(Beginning of Extracted data)

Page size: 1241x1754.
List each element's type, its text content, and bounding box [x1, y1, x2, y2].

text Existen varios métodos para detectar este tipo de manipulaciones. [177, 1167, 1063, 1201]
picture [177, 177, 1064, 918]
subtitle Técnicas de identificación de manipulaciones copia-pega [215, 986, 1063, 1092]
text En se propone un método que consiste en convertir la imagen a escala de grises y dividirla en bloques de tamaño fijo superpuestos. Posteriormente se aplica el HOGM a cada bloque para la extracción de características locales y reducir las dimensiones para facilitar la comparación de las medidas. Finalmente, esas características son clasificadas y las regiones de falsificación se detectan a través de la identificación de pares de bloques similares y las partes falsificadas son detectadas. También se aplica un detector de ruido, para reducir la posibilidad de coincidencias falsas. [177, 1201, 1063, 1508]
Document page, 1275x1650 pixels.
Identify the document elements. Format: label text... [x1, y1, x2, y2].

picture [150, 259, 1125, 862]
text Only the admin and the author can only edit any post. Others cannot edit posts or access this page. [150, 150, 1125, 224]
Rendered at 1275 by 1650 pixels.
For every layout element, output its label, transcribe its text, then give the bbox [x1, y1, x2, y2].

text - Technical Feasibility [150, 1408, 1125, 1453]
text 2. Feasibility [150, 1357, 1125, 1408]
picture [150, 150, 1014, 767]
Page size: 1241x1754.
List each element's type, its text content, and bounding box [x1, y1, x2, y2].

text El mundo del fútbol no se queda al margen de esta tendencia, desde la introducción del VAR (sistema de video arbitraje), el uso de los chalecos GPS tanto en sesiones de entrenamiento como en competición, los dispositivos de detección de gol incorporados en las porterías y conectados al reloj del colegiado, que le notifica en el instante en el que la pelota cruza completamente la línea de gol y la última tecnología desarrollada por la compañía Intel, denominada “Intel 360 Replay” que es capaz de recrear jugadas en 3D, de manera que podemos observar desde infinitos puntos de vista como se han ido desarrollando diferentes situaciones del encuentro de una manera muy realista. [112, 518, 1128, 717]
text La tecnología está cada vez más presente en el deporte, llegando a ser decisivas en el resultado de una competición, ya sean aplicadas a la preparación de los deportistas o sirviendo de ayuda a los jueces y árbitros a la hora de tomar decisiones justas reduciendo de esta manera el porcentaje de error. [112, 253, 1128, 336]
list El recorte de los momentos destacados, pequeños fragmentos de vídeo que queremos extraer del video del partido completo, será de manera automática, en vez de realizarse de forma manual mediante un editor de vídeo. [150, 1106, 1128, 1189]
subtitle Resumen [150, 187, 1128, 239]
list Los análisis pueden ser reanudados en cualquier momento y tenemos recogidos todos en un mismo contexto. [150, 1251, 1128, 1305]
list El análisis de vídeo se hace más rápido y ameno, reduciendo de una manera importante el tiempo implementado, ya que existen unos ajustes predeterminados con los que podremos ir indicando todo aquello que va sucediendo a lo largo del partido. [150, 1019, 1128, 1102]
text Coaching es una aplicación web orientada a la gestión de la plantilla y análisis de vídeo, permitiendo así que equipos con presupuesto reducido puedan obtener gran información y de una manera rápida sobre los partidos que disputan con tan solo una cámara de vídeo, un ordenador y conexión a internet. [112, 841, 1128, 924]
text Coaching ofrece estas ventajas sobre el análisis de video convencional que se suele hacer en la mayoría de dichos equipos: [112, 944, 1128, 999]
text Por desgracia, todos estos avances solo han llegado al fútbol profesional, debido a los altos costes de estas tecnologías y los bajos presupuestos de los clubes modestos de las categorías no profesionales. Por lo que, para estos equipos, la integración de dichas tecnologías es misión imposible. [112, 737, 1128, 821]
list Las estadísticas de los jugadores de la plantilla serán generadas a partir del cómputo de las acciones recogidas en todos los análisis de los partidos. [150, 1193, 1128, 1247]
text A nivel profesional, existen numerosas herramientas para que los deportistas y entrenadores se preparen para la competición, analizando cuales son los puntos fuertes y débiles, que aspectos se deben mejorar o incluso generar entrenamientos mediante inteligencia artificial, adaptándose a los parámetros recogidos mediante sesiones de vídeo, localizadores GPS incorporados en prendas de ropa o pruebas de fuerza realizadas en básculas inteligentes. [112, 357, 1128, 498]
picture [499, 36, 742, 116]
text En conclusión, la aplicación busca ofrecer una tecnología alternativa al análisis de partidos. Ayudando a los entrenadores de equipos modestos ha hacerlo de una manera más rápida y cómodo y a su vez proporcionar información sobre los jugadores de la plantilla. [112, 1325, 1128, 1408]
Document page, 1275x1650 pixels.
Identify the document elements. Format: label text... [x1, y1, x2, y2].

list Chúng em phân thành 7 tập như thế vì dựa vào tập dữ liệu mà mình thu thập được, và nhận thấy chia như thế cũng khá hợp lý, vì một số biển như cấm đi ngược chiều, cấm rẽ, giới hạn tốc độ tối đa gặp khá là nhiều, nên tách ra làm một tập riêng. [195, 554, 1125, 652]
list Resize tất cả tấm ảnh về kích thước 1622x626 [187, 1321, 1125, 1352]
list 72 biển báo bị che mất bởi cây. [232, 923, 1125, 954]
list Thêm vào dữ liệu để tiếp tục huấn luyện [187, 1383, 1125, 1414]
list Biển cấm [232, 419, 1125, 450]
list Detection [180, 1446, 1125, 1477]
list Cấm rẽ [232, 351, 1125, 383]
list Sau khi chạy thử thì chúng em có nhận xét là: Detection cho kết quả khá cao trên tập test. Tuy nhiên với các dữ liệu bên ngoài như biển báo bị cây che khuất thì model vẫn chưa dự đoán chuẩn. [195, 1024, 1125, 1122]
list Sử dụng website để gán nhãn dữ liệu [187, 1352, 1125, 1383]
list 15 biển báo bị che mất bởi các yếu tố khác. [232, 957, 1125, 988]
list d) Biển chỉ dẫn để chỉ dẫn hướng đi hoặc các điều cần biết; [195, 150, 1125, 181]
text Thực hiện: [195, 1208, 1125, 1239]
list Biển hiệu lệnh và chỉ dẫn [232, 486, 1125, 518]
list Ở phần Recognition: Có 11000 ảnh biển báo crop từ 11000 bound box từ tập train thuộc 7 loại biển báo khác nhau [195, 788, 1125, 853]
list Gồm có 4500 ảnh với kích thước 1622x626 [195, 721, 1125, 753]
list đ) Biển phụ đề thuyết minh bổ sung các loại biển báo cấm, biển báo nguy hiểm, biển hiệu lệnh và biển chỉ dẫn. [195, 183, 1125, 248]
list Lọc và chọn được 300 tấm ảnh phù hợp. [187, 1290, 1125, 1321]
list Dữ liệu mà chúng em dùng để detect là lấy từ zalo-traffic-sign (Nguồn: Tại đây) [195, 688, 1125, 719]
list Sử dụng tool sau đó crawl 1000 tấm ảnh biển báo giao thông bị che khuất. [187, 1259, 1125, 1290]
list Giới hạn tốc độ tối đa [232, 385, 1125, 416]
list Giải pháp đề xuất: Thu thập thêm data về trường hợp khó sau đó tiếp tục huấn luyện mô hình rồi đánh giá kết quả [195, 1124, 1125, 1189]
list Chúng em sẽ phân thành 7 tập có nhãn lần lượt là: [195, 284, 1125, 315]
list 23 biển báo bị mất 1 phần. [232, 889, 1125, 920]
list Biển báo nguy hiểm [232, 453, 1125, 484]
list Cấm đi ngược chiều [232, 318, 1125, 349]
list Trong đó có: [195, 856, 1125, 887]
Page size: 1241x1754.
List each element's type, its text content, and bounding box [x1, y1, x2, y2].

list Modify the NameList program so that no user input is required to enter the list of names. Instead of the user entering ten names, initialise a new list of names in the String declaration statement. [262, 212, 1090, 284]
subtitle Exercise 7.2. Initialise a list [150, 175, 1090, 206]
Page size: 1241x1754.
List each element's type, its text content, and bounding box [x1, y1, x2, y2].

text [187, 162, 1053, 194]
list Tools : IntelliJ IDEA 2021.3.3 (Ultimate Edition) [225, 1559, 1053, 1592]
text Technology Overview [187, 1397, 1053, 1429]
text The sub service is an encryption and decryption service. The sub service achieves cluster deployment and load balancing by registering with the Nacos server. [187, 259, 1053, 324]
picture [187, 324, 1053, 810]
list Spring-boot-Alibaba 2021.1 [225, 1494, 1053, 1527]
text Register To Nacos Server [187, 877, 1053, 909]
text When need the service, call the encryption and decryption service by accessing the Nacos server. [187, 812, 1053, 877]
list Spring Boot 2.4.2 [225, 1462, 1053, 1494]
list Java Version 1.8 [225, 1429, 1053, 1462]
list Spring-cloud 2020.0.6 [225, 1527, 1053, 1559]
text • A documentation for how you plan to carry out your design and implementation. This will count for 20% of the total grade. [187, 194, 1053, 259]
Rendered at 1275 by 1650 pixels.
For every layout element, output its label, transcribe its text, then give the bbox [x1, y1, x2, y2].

(End of Extracted data)

### How to complete this task
Copy every line in the data above that has the string "khác" in it.

### Problem solution
list 15 biển báo bị che mất bởi các yếu tố khác. [232, 957, 1125, 988]
list Ở phần Recognition: Có 11000 ảnh biển báo crop từ 11000 bound box từ tập train thuộc 7 loại biển báo khác nhau [195, 788, 1125, 853]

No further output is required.